● **Work instructions**: Print the records below from the first line through the line containing "potted plant: none", both included, word for word.

Scene change detection data
■ ■ ■

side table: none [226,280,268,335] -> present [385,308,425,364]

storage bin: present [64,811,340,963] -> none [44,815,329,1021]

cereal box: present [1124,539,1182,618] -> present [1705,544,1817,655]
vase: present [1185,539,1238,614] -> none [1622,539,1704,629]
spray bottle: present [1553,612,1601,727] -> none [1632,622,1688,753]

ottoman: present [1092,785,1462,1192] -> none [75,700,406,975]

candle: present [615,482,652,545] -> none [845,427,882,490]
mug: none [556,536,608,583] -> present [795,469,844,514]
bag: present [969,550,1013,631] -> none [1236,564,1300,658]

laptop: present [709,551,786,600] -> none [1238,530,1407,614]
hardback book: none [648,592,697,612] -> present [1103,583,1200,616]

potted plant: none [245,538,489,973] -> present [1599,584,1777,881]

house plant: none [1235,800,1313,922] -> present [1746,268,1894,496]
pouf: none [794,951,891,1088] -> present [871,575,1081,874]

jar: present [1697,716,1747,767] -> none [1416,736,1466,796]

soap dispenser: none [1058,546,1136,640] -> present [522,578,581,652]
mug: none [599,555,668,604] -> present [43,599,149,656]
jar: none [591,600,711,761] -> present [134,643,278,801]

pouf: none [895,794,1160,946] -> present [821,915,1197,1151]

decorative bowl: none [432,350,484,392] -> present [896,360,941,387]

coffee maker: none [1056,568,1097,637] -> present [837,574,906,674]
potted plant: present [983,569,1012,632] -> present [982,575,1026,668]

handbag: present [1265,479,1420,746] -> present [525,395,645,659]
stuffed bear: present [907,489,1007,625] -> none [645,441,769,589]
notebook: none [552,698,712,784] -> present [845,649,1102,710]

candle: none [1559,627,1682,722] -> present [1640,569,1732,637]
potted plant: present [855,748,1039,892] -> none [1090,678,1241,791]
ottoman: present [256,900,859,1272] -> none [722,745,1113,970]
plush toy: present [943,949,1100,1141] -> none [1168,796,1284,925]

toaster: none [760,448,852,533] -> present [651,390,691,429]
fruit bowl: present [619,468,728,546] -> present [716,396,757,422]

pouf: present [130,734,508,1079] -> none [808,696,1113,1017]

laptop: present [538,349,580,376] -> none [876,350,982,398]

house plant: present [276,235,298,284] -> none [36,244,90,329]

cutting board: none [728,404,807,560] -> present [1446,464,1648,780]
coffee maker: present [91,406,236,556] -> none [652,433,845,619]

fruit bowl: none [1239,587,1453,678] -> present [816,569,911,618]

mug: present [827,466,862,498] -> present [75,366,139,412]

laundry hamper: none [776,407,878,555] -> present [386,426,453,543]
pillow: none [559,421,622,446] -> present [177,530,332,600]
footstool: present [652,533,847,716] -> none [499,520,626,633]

■ ■ ■

● **Answer to this problem**:
side table: none [226,280,268,335] -> present [385,308,425,364]

storage bin: present [64,811,340,963] -> none [44,815,329,1021]

cereal box: present [1124,539,1182,618] -> present [1705,544,1817,655]
vase: present [1185,539,1238,614] -> none [1622,539,1704,629]
spray bottle: present [1553,612,1601,727] -> none [1632,622,1688,753]

ottoman: present [1092,785,1462,1192] -> none [75,700,406,975]

candle: present [615,482,652,545] -> none [845,427,882,490]
mug: none [556,536,608,583] -> present [795,469,844,514]
bag: present [969,550,1013,631] -> none [1236,564,1300,658]

laptop: present [709,551,786,600] -> none [1238,530,1407,614]
hardback book: none [648,592,697,612] -> present [1103,583,1200,616]

potted plant: none [245,538,489,973] -> present [1599,584,1777,881]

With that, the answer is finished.